I didn’t just forget things like with normal brain fog (if such a thing exists), I didn’t seem to have any attention span whatsoever.
I know most people are familiar with this sense of getting to a room and forgetting why you went there.
But imagine you think of something you wanted or needed to do, and you know you’ll forget so you better start immediately or write it down at least, but the two seconds it takes you to get up or grab something to make a note is enough for you to forget you even got up with the intention of doing anything.
Any time I did manage to write a reminder, I’d still not get anything done cause I would completely forget to check for reminders, and any time I came across one I was taken by surprise because I no longer had any memory of writing it down.
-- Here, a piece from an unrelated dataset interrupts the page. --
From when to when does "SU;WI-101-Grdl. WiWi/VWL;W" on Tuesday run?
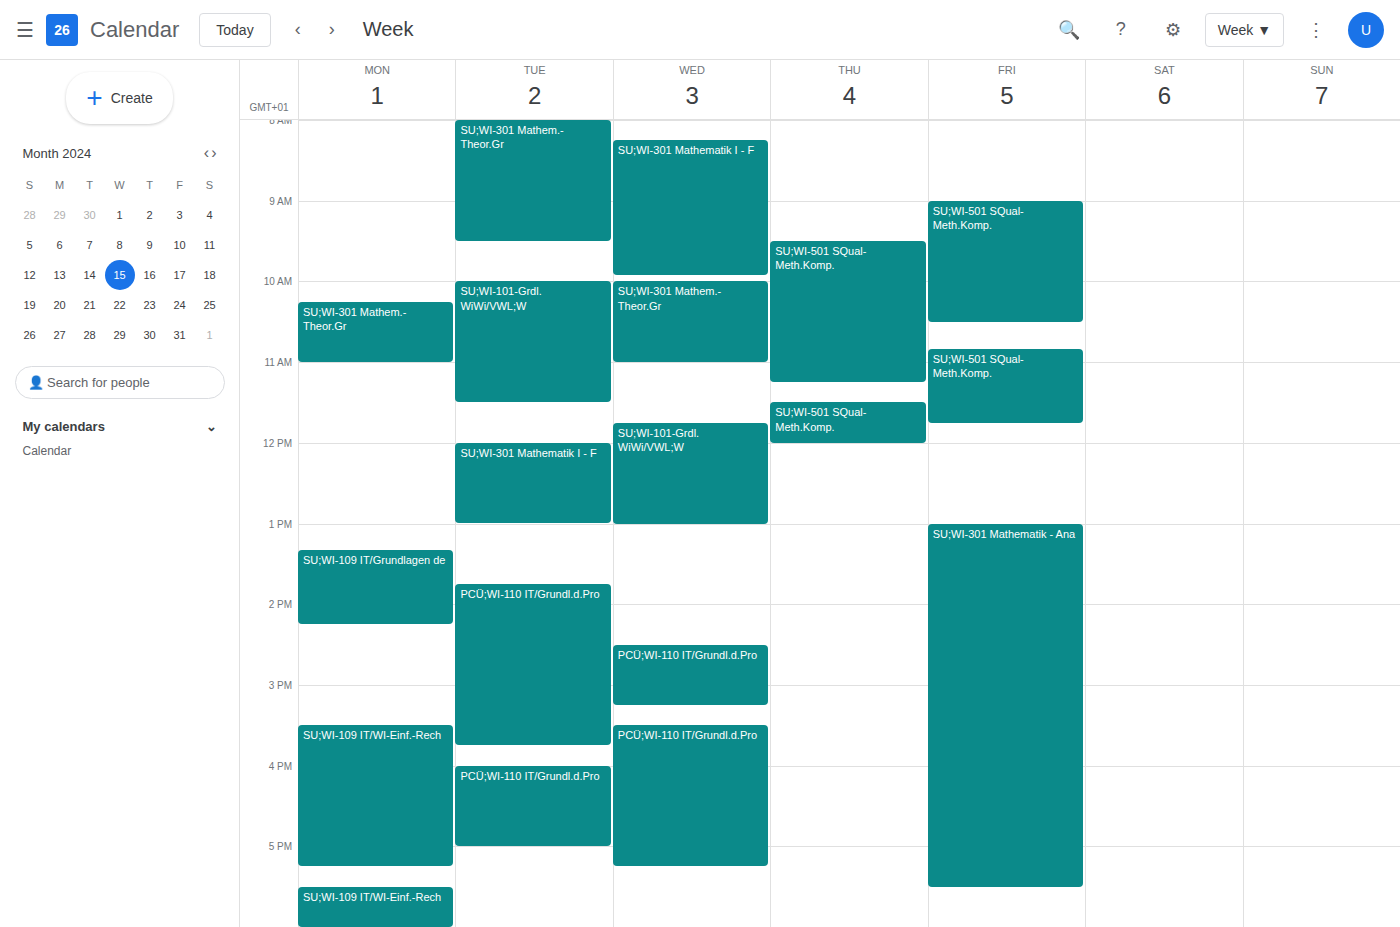
10:00 AM to 11:30 AM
I really, really thought that the act of doing something would be enough of a cue to sustain my attention on the activity, but no. Apparently I’d run out of “attention capacity” halfway through doing something and then just get up and go do something different because I forgot that I was in the middle of doing something.
It has gotten a bit better again, I can still be absentminded but at least I remember the concept of to-do lists and wanting to get things done again now. It really feels quite spooky to think back to how ridiculous the brain fog got, and I still keep finding notes of things I wrote down during that period and have no memory of having done that.
I would love to know what was going on in my brain during that period.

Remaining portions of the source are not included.